The mainnet runs on NIST’s ML-DSA algorithm — the standardized version of CRYSTALS-Dilithium, published as FIPS 204 — for all transaction signatures. The system enforces an “irreversible security transition”: once a user adopts post-quantum keys, the protocol automatically blocks any subsequent transaction attempts using classical cryptographic methods.

The Quantum Insider confirmed that the launch is directly timed to accelerating regulatory pressure: Google published research in late March 2026 estimating that breaking Bitcoin’s elliptic curve cryptography would require fewer than 500,000 qubits — far below previous estimates — while Ethereum co-founder Vitalik Buterin outlined a quantum migration plan in February 2026.

Why Timing Matters

NIST finalized its post-quantum cryptographic standards in August 2024. The European Commission has mandated member states begin national post-quantum strategies by 2026, with full migration required by 2035. The White House’s National Cybersecurity Strategy in March 2026 accelerated federal adoption of post-quantum cryptography.

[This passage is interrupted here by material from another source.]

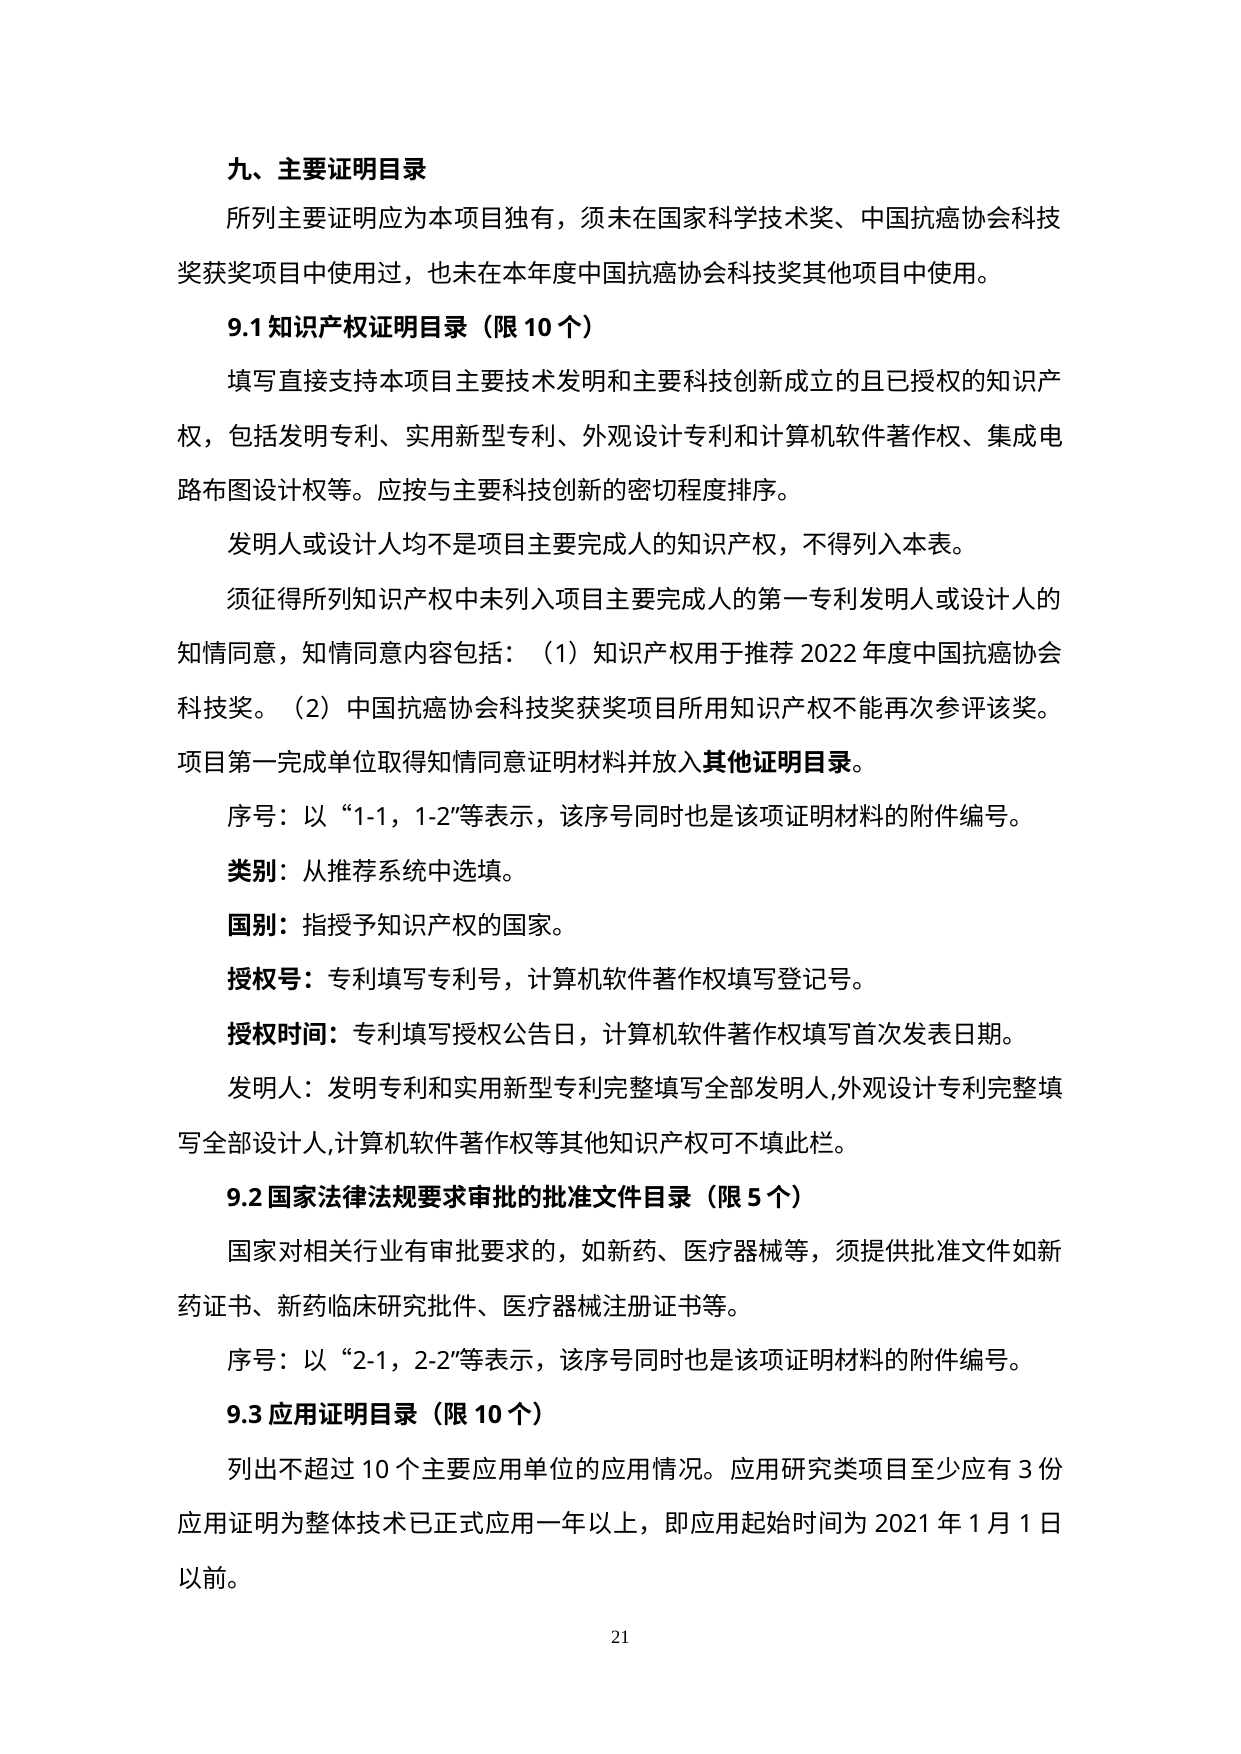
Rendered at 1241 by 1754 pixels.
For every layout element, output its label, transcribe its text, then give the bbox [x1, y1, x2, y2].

Industry analysts have warned that approximately 4.5 million Bitcoin sit in addresses with exposed public keys, potentially vulnerable once quantum capability reaches the necessary threshold. Naoris Protocol’s CEO first outlined this threat model in detail, warning that “harvest now, decrypt later” attacks are already underway — meaning encrypted data is being collected today in anticipation of future decryption capability.

What the Network Offers

Naoris operates as a Sub-Zero Layer — infrastructure positioned beneath traditional L1 and L2 networks, designed to secure validators, wallets, exchanges, DeFi protocols, and cross-chain bridges. Users who move assets to Naoris receive quantum-resistant protection; assets remaining on classical chains stay exposed.

“Assets moved to Naoris become quantum-secure, while assets left on classical chains remain vulnerable. The earlier users migrate, the smaller their exposure window,” Szerezla told Decrypt. In September 2025, Naoris was cited in an SEC research submission as the reference model for the Post-Quantum Financial Infrastructure Framework (PQFIF).